In defining the culpable mental states “intentionally or with intent” and “knowingly or with knowledge,” V.T.C.A., Penal Code, Section 6.03 provides:

“(a) A person acts intentionally, or with intent, with respect to the nature of his conduct or to a result of his conduct when it is his conscious objective or desire to engage in the conduct or cause the result.
“(b) A person acts knowingly, or with knowledge, with respect to the nature of his conduct or to circumstances surrounding his conduct when he is aware of the nature of his conduct or that the circumstances exist.
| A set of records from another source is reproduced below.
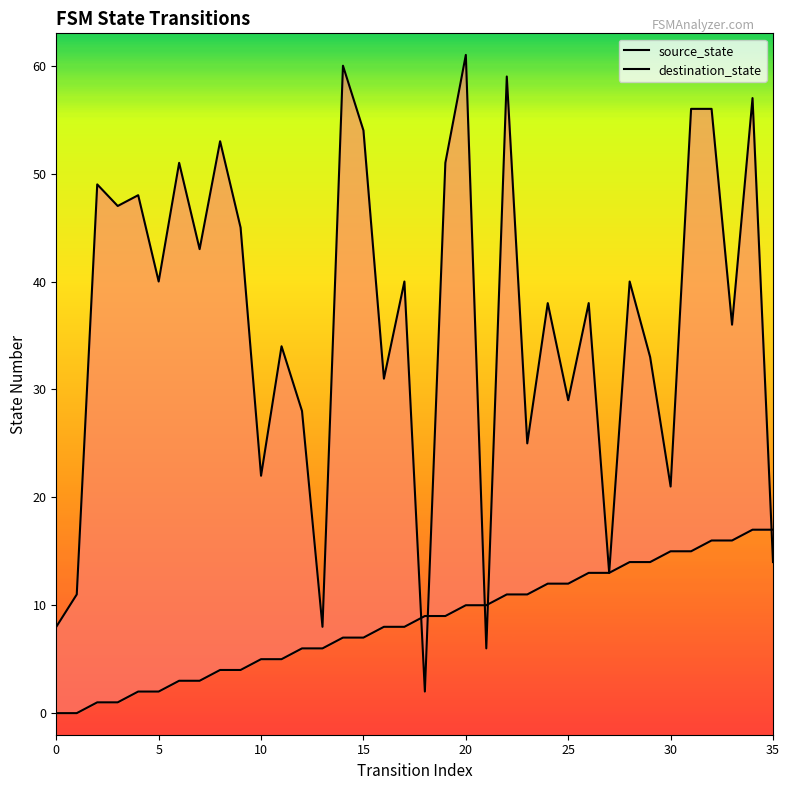

What is the label of the 22nd point from the right?

14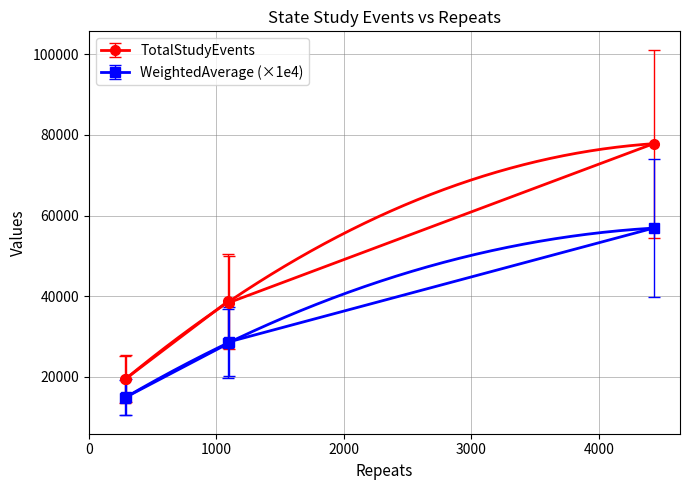

Rank the series by their maximum value, from highest to lowest.

TotalStudyEvents, WeightedAverage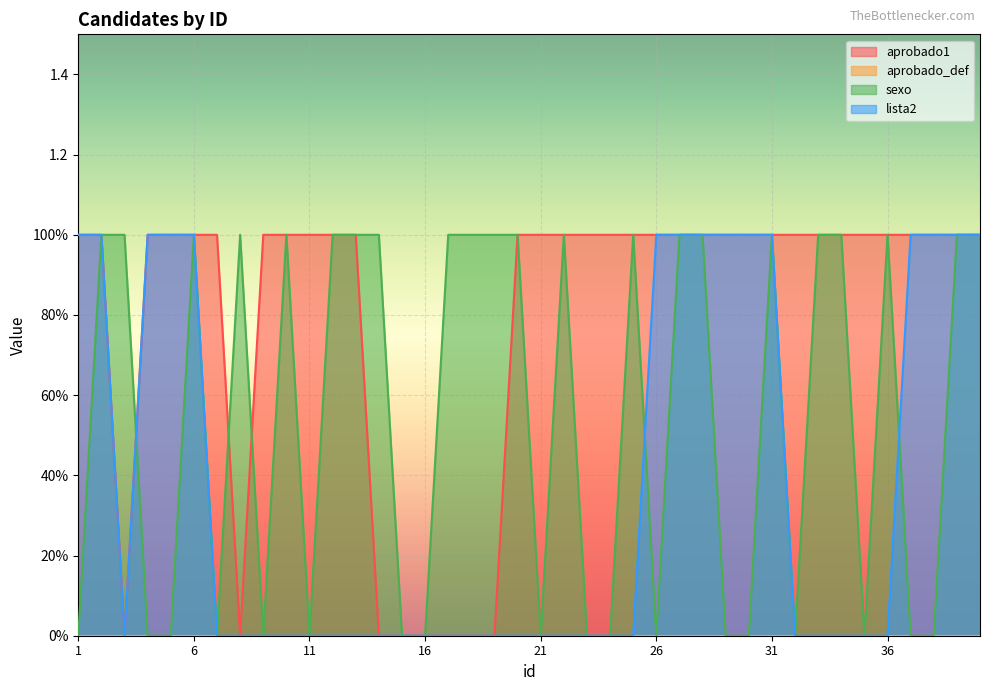

Which series has the largest total across all categories?

aprobado1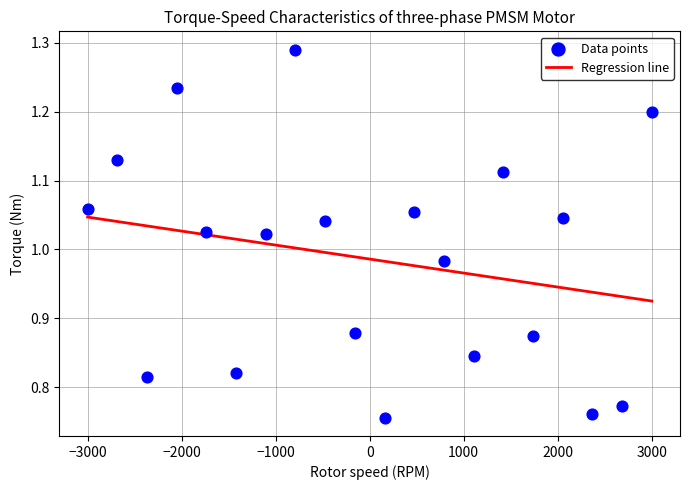

What is the range of X values (max minus min)?

6000.0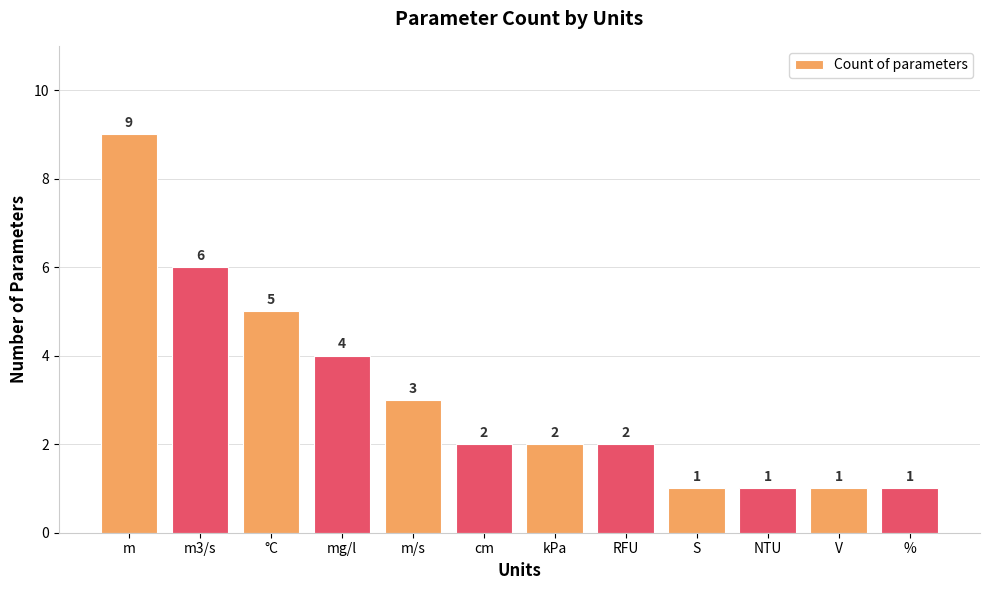

What is the change in value from m3/s to V?

-5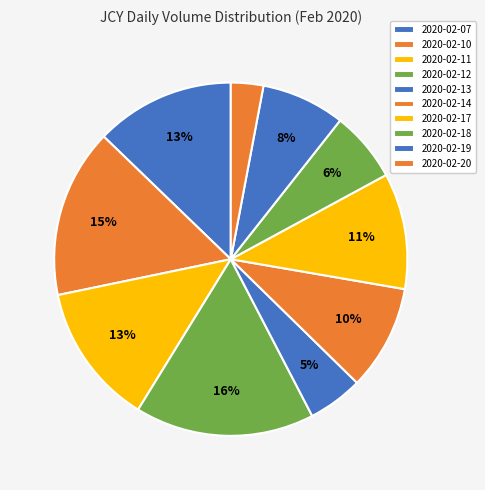

Do 2020-02-13 and 2020-02-19 together represent more than half of the pie?

No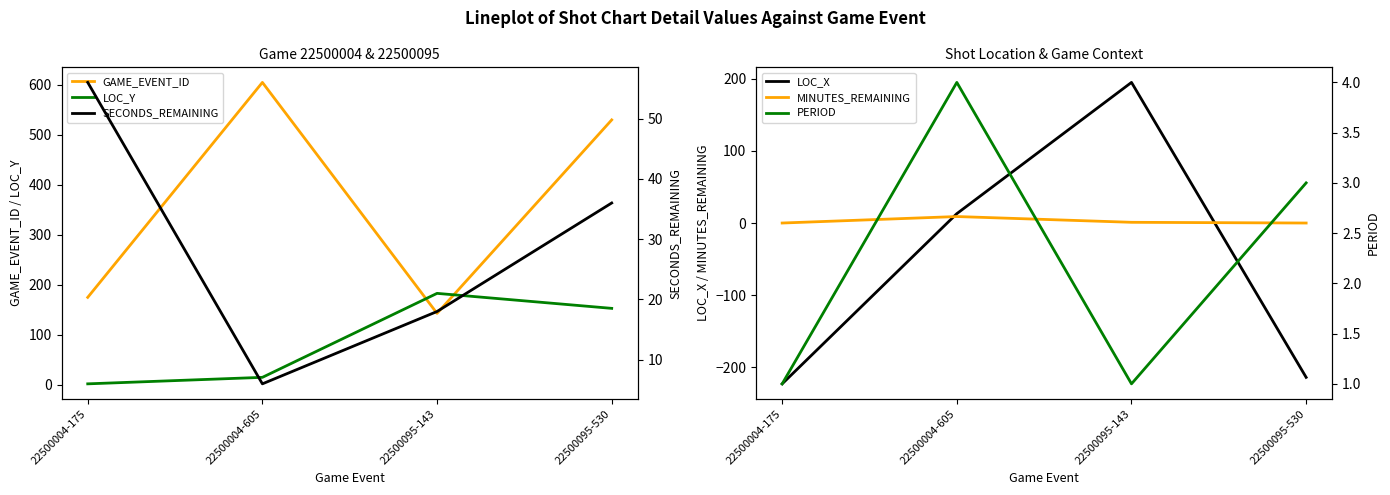

What is the difference between the maximum and minimum values in the MINUTES_REMAINING series?

9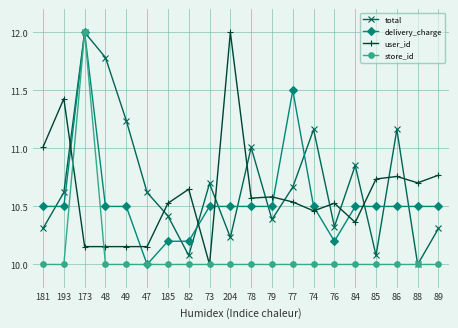

At which label does user_id reach its minimum?

73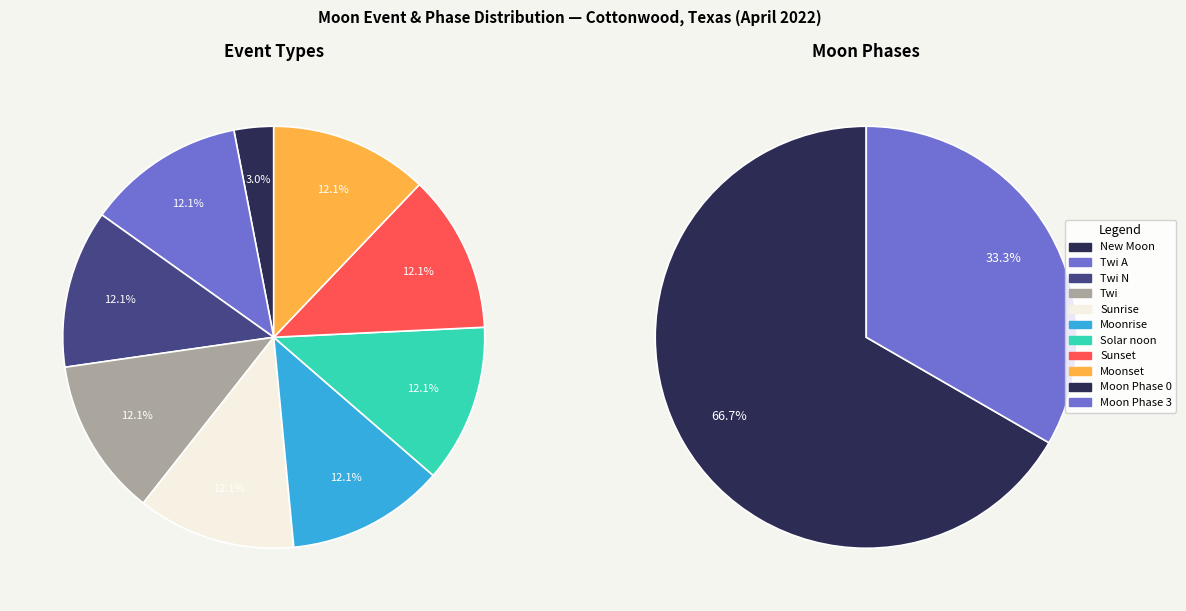

How many slices are in this pie chart?

9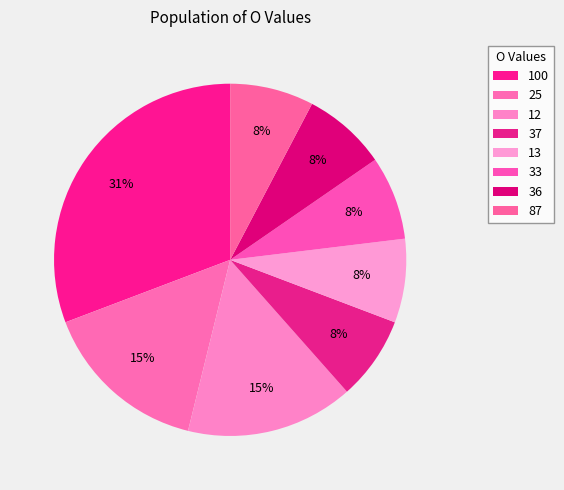

How many segments does this pie chart have?

8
A person acts knowingly, or with knowledge, with respect to a result of his conduct when he is aware that his conduct is reasonably certain to cause the result.”

When the Penal Code definition of the words “intentionally or with intent” and “knowingly or with knowledge” are considered it cannot be persuasively argued that the use of the words “intent to defraud or harm” used in Section 32.21(b) means that a defendant to be guilty of the offense must have “knowledge” that the writing he passes is a forged writing.

However, we must also consider V.T.C.A., Penal Code, Section 6.02 which provides:

“(a) Except as provided in Subsection (b) of this section, a person does not commit an offense unless he intentionally, knowingly, recklessly, or with criminal negligence engages in conduct as the definition of the offense requires.
“(b) If the definition of an offense does not prescribe a culpable mental state, a culpable mental state is nevertheless required unless the definition plainly dispenses with any mental element.
“(c) If the definition of an offense does not prescribe a culpable mental state, but one is nevertheless required under Subsection (b) of this section, intent, knowledge, or recklessness suffices to establish criminal responsibility.
[774]*774“(d) Culpable mental states are classified according to relative degrees, from highest to lowest, as follows:
“(1) intentional;
“(2) knowing;
“(3) reckless;
“(4) criminal negligence.
“(e) Proof of a higher degree of culpability than that charged constitutes proof of the culpability charged.”

Section 6.02 provides that even if the definition of an offense does not prescribe a culpable mental state a culpable mental state is required unless the definition of the offense plainly dispenses with a mental state. This section defines four culpable mental states.